Extracted records:
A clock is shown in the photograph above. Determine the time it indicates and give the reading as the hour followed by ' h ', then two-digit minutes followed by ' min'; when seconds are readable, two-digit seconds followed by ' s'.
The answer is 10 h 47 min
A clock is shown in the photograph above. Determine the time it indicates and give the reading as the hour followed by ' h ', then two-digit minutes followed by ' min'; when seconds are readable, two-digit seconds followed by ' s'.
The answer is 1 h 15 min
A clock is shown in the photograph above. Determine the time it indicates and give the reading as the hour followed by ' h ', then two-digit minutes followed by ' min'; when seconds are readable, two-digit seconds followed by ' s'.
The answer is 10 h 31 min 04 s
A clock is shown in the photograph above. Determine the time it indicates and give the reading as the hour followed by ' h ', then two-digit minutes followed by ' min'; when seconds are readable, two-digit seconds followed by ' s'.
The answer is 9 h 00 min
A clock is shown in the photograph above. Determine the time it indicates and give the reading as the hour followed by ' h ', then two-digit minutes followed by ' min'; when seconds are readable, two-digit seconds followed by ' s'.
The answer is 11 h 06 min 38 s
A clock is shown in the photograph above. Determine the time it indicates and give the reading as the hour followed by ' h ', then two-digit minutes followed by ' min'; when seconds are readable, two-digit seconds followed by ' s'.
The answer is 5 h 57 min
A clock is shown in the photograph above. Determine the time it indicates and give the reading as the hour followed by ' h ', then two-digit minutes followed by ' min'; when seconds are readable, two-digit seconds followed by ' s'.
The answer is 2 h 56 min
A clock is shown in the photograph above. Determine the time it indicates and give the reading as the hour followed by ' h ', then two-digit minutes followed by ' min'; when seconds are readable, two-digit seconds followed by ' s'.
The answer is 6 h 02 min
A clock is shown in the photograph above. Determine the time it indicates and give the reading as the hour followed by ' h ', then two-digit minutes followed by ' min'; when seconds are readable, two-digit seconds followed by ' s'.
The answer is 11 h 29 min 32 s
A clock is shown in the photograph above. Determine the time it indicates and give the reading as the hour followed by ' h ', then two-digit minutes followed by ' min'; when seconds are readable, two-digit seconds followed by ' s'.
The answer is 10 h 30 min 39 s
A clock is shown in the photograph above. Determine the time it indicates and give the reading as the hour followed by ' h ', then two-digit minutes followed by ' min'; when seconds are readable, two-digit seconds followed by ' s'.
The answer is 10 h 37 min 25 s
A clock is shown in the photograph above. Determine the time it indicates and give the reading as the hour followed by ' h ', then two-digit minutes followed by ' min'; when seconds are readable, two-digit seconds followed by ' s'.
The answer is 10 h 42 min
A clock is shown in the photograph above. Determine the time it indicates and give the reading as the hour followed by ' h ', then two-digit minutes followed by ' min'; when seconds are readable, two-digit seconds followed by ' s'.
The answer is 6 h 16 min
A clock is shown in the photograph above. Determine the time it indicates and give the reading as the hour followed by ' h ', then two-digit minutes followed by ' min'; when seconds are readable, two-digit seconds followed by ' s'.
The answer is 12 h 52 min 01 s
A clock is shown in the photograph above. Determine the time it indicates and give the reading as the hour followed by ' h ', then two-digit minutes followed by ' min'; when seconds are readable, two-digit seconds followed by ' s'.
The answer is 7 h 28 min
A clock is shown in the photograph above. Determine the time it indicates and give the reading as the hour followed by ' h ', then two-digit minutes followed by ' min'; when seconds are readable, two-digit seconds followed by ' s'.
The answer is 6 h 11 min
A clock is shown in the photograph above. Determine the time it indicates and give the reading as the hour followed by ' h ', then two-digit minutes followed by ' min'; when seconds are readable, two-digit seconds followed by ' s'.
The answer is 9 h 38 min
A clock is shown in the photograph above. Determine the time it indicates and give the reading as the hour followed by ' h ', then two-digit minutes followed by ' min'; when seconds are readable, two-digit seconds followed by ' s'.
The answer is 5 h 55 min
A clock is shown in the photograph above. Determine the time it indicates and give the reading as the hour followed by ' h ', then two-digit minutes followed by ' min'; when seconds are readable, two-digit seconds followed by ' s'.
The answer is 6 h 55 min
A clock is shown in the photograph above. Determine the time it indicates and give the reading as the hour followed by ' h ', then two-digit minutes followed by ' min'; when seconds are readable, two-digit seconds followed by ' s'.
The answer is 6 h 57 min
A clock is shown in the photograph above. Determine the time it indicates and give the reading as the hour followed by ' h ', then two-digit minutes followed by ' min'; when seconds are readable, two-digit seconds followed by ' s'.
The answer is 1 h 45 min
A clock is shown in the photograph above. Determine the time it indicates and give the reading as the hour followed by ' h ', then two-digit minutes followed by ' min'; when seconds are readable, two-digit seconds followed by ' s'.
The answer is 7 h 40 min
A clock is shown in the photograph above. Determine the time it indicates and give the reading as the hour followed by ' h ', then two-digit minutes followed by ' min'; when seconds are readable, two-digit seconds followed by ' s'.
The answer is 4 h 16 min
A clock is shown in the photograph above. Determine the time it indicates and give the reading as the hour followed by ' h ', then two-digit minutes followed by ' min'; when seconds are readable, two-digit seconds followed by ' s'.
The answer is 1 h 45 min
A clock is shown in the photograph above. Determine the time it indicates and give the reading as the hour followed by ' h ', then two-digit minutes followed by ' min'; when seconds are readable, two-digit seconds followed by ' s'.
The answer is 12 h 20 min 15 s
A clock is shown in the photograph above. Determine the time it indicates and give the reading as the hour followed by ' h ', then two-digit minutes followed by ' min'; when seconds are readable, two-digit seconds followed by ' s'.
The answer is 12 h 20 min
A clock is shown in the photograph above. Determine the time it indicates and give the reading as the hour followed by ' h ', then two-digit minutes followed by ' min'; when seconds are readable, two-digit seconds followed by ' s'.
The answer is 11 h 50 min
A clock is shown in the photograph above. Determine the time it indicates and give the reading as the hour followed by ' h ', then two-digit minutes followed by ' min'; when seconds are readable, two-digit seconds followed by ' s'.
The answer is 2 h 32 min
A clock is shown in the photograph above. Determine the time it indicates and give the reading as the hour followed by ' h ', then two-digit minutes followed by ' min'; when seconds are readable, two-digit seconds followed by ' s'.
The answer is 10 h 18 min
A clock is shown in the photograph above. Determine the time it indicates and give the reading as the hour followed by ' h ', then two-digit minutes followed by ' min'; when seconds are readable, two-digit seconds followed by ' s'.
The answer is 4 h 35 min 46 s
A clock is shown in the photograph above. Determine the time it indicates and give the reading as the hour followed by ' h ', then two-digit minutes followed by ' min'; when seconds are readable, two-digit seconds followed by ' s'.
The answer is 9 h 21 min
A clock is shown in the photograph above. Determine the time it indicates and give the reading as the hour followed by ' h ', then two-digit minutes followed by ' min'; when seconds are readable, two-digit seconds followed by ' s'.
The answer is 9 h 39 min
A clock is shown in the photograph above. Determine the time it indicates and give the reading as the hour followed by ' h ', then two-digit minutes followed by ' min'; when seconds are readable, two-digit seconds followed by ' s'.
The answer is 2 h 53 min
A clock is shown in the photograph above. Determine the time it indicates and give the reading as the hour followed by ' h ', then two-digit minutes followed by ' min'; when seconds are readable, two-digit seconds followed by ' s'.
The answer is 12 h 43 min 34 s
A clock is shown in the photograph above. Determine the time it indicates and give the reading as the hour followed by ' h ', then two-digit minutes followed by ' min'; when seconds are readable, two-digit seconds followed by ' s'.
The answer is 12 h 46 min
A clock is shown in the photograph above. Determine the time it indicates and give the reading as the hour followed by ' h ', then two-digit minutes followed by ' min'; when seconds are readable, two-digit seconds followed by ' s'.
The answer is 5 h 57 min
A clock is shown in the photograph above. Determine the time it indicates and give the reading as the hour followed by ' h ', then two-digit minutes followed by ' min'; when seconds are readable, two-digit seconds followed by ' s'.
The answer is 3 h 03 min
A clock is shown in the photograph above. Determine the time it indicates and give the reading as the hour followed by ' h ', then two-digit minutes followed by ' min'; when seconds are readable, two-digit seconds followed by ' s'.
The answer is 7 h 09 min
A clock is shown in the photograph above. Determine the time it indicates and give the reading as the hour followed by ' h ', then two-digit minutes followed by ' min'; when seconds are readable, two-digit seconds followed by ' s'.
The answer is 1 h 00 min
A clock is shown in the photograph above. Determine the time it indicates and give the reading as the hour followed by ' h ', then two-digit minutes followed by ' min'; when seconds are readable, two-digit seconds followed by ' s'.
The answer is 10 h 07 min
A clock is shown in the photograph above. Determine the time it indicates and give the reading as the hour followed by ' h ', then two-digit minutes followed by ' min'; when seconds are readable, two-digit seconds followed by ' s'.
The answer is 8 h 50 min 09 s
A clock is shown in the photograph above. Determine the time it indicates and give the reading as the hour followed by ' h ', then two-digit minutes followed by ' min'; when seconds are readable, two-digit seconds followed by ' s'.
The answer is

What is expected:
Edit the material from its start through the line containing "The answer is 10 h 47 min", changing "clock" to "watch" and keeping everything else unchanged.

Response to this exercise:
A watch is shown in the photograph above. Determine the time it indicates and give the reading as the hour followed by ' h ', then two-digit minutes followed by ' min'; when seconds are readable, two-digit seconds followed by ' s'.
The answer is 10 h 47 min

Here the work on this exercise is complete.